I leaned against Nathan’s side, trying to calm my breathing, or at least get the frantic pounding of my heart under control. In that moment, I would almost have welcomed Sherman and his weird biomechanical control. At least then I wouldn’t have felt so much like I was on the verge of losing consciousness.

The elevator dinged as it reached the ground floor lobby. I stepped forward, almost bopping my nose on the opening doors in my eagerness to get out of that small, tight space full of questions and uncertainties. I wasn’t in a hurry to see Dr. Banks—I was never going to be in a hurry to see him—but in that moment, anything would have been better than staying where I was and trying to figure out how this was making me feel. I didn’t know how it was making me feel. No, that wasn’t right: it made me angry. All of this made me angry, and that was what I didn’t know. I didn’t know how to deal with the anger. I didn’t know how to handle the sheer feeling of betrayal that came with the thought of seeing him again.

I was going to need to figure things out, and fast. There were five figures waiting for us at the front of the Captain Candy Chocolate Factory lobby, outlined by the early morning sun that slanted in through the big glass windows. The boards nailed up to protect us from sleepwalkers only extended about eight feet up from the floor; there was plenty of light. People moved outside the glass, nailing the boards back into place. There must have been another attack while we were sleeping.

That got more common every day.

Even with them reduced to nothing more than silhouettes, I could tell who four of the five people in the lobby were. The low-slung figure in the wheelchair was Dr. Cale, and the two men who flanked her were Fishy and Fang, recognizable by outline alone. One of the figures, a willowy female, was unfamiliar to me. And the fifth…

The fifth was one of the first people I remembered, one of the first humans to sit down with me and tell me I didn’t have to be defined by my accident and my memory loss, that I could learn to be a full, productive member of society despite the way my life had changed. He’d been lying all along, of course—he’d known exactly what I was, and that each of the skills I learned would be learned for the very first time—but he’d always known what to say to get me to come around. Even later, when I’d started to chafe against SymboGen’s pseudo-parental treatment of me almost as much as I’d been chafing against Sally’s parents, he’d always known what to say. After all, he was one of the people who had created me.
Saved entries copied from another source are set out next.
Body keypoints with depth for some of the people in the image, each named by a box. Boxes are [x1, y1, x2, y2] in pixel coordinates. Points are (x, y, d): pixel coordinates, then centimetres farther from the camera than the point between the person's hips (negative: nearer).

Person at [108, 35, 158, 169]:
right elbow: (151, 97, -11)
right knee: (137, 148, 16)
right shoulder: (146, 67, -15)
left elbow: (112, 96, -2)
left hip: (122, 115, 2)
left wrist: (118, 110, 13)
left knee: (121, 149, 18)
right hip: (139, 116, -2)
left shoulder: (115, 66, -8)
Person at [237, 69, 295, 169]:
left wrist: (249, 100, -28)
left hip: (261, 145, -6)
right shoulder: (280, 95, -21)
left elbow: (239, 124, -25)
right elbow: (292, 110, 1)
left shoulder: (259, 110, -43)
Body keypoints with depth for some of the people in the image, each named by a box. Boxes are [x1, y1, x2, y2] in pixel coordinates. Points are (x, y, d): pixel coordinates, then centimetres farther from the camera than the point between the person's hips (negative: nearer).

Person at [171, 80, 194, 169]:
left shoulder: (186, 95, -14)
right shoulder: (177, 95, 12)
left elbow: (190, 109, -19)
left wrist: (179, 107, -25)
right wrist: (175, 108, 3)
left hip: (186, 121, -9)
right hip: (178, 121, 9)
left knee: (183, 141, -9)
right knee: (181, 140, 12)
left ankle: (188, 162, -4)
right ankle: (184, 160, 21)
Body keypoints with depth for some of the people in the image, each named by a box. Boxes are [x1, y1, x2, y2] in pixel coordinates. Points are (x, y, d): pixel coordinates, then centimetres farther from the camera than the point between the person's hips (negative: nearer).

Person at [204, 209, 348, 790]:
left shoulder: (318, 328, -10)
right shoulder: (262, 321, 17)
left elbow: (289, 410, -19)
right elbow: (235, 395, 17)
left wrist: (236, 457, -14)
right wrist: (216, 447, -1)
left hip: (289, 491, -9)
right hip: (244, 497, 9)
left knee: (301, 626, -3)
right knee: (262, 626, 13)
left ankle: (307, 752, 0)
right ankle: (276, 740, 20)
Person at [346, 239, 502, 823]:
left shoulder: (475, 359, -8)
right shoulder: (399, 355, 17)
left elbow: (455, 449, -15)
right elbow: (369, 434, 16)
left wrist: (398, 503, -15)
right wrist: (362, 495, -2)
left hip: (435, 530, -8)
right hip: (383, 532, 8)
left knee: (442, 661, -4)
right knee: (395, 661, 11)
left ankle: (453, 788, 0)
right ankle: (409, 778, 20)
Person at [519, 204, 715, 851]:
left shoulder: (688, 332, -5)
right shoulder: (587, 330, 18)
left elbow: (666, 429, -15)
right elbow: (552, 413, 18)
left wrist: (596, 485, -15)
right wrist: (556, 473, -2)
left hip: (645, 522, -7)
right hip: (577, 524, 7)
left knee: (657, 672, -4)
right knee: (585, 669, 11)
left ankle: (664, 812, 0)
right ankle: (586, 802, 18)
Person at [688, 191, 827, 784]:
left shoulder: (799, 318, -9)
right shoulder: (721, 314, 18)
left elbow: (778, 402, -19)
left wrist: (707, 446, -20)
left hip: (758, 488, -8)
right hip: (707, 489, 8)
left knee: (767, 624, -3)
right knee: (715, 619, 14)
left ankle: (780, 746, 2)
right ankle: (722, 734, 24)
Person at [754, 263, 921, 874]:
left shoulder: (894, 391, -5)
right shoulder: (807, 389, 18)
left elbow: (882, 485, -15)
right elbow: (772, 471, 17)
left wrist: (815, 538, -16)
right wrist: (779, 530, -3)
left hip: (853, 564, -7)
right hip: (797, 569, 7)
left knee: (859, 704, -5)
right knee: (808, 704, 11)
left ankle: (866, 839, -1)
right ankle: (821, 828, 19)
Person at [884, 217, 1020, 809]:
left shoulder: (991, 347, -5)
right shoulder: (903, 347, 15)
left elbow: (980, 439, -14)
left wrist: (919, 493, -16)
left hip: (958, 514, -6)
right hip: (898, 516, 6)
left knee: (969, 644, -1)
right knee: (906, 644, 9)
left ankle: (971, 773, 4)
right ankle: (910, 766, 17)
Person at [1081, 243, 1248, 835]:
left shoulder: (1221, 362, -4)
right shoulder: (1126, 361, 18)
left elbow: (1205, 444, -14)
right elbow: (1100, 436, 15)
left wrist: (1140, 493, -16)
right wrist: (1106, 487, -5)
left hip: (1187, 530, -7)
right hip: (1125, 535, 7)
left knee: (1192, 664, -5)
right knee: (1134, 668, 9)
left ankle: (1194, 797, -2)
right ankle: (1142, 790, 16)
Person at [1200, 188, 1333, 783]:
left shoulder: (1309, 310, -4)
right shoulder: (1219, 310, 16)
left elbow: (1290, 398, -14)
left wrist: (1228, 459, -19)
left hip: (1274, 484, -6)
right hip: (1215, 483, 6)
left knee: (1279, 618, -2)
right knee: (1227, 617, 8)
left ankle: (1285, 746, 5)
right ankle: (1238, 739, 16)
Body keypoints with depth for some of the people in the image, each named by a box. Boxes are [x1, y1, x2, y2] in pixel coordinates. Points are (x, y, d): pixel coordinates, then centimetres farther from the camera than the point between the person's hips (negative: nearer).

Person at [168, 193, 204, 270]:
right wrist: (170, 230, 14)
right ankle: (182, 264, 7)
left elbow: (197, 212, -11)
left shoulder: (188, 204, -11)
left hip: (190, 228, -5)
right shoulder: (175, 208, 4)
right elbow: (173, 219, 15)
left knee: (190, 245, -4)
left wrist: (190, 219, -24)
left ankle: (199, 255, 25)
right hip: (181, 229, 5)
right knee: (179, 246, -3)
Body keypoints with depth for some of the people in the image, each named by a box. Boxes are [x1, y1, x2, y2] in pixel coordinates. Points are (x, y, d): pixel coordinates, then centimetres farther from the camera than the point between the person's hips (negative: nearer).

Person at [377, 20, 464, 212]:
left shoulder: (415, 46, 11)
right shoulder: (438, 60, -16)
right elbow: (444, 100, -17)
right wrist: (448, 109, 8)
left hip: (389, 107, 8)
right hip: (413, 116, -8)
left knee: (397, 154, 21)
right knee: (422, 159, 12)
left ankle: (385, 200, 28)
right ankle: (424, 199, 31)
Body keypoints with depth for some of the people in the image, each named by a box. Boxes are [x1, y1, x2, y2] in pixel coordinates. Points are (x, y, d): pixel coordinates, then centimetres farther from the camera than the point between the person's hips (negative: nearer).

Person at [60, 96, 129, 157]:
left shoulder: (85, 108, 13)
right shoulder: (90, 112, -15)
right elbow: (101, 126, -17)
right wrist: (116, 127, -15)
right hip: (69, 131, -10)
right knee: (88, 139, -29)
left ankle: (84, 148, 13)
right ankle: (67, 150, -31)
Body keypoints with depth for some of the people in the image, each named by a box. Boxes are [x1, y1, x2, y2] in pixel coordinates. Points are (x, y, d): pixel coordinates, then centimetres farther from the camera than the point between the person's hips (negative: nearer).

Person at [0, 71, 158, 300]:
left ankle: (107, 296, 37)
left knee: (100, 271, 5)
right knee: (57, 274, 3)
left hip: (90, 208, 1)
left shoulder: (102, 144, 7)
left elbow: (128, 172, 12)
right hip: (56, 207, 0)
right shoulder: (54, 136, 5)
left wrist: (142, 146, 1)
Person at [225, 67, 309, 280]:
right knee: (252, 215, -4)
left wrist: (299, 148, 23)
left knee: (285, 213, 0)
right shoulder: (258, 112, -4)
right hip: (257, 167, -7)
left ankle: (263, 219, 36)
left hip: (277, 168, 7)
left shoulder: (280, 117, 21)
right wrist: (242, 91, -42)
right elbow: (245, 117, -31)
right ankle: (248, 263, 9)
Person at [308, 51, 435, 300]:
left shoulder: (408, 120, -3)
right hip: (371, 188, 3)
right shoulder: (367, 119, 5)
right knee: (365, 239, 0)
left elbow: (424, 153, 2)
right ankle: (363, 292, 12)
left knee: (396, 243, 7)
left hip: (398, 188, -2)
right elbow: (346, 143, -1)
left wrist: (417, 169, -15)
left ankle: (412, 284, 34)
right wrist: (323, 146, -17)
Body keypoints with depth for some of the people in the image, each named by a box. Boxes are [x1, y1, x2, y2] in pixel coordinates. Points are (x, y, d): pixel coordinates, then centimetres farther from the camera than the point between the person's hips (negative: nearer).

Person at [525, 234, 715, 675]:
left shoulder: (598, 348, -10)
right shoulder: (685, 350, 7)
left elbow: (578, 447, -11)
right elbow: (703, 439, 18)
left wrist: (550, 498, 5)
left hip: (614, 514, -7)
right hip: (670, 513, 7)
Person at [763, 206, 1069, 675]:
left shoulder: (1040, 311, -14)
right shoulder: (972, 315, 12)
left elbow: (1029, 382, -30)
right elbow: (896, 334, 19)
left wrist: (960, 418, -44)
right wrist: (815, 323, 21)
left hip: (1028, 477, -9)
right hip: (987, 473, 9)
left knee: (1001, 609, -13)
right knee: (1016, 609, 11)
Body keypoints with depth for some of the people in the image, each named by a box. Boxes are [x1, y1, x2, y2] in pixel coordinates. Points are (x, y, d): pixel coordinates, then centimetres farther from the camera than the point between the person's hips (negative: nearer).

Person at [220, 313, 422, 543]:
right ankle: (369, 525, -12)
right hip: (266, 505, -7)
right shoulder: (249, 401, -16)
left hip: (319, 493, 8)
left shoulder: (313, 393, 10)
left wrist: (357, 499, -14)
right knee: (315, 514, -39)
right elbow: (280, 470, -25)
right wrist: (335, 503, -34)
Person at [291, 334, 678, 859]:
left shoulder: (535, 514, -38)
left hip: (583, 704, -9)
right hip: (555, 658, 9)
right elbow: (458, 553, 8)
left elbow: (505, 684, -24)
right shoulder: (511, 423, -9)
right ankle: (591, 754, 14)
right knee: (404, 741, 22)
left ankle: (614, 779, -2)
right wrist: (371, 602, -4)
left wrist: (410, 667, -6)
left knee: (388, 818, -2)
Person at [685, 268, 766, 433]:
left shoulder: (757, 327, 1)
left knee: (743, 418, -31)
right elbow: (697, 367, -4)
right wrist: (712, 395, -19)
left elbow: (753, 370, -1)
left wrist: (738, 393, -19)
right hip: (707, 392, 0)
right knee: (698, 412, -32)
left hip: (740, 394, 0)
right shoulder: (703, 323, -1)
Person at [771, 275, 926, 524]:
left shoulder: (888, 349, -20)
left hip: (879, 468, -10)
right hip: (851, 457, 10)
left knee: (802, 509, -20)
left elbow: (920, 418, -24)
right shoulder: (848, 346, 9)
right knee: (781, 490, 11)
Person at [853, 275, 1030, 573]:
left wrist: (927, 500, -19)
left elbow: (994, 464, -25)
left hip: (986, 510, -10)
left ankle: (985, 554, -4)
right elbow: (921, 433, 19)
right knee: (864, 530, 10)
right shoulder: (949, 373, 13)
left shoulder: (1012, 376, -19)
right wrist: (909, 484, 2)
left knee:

But he couldn’t talk me into taking a job at SymboGen, even when he tried his best, and he hadn’t convinced me not to steal the data Dr. Cale had asked me to get for her. Maybe he didn’t know me as well as I thought he did.

I wondered what he thought as he saw me walking slowly across the lobby toward him, with Nathan by my side. Did he look at me and see a woman, stronger than she used to be and only a little weaker than she had the potential to become, who had survived the apocalypse and the discovery that she wasn’t even the species she’d always believed herself to be? Or did he see the broken girl he’d worked so hard to keep under his control, the experiment gone horribly right and taking its first steps out into the world? And did it matter? Sally Mitchell was gone. This body was mine. Not hers, not anyone else’s, not ever again. I was even suddenly grateful for Sherman’s unasked-for haircut, because it was something Sally would never have done to herself. I looked like someone else. I was someone else.